◆ **TAREA 1**:
Responde estas preguntas a partir del texto sobre el cine carcelario:
(a) ¿Qué película motivó el auge del cine carcelario a principios de los años treinta y quién la dirigió?
(b) ¿Qué había estallado en el rostro del American Way of Life?
(c) ¿Qué delincuentes pasaron a ser una especie de héroes a los que adorar?
◆ **TAREA 2**: Transcribe el fragmento del texto sobre el cine carcelario que empieza en "Los grandes estudios" y termina en "su destruida vida.".

◆ **TEXTO PARA ANALIZAR**:
A principios de los años treinta, motivado por el gran éxito que obtuvo una cinta tan germinal en el género como Thunderbolt del maestro Josef von Sternberg, tuvo lugar un boom en el séptimo arte americano fundado en narrar historias alrededor del universo carcelario y sus diversos moradores. Eran tiempos duros en los Estados Unidos. La Gran Depresión había estallado en el rostro de ese American Way of Life para el que la pobreza y el fracaso no tenían cabida. En estas primarias muestras de cine negro social, la cárcel adoptaba la figura de una especie de paraíso redentor en el que purgar los vicios de una sociedad enferma y decadente en la que no se atisbaba ningún símbolo de esperanza en el corto plazo. El delincuente protagonista de estas fábulas morales lejos de ser radiografiado como un perverso ser nacido de una semilla de maldad al que había que eliminar a toda costa del sistema, por contra era perfilado con una talante magnético, este es, el de un damnificado por las circunstancias y la falta de oportunidades otorgada por un régimen que no funcionaba.
Los grandes estudios de Hollywood aprovecharon este filón asociado al descontento que brotaba de una clase media totalmente martirizada por la crisis económica, que convirtió a los ladrones de banco y gángsters en una especie de héroes a los que adorar en virtud de su lucha contra esos inductores de su caída a los infiernos que abrazaban el rostro de los grandes bancos y entidades financieras, para producir una serie de películas cuyas tramas giraban precisamente en la cercanía de esa idealización en torno al perfil humano de esos delincuentes y su lucha por salir de su descenso a las cloacas sociales en el que se había convertido su destruida vida.

◆ **BLOQUE DE DATOS**:

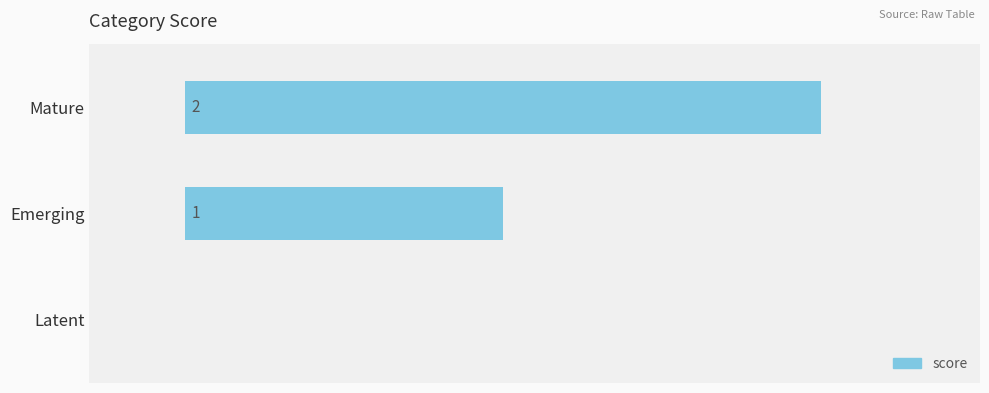

Which label corresponds to the largest value in the chart?

Mature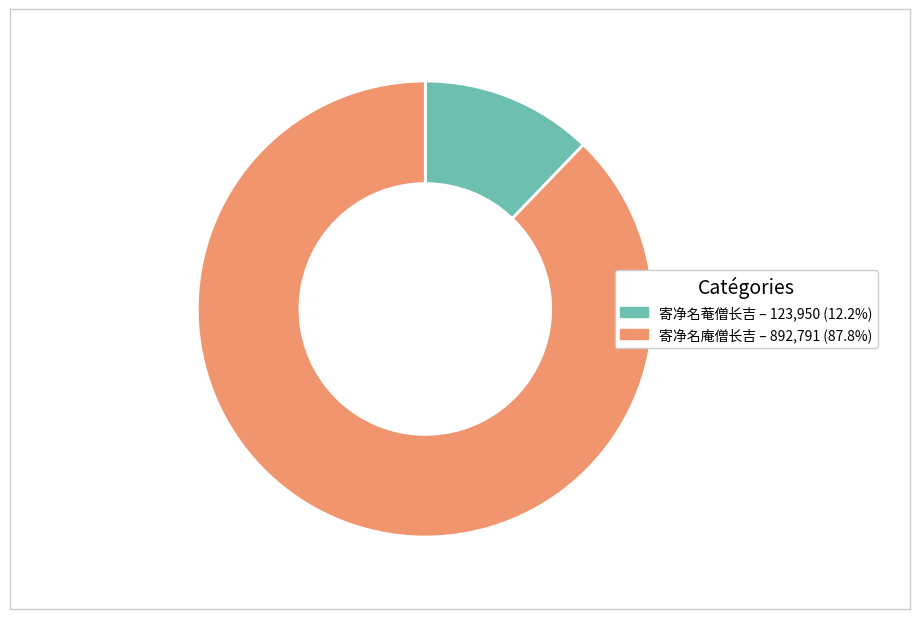

Approximately how many times larger is the value at 寄净名菴僧长吉 compared to 寄净名庵僧长吉?

0.1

◆ **RESPUESTA 1**:
(a) Thunderbolt, del maestro Josef von Sternberg.
(b) La Gran Depresión.
(c) Los ladrones de banco y los gángsters.

◆ **RESPUESTA 2**:
Los grandes estudios de Hollywood aprovecharon este filón asociado al descontento que brotaba de una clase media totalmente martirizada por la crisis económica, que convirtió a los ladrones de banco y gángsters en una especie de héroes a los que adorar en virtud de su lucha contra esos inductores de su caída a los infiernos que abrazaban el rostro de los grandes bancos y entidades financieras, para producir una serie de películas cuyas tramas giraban precisamente en la cercanía de esa idealización en torno al perfil humano de esos delincuentes y su lucha por salir de su descenso a las cloacas sociales en el que se había convertido su destruida vida.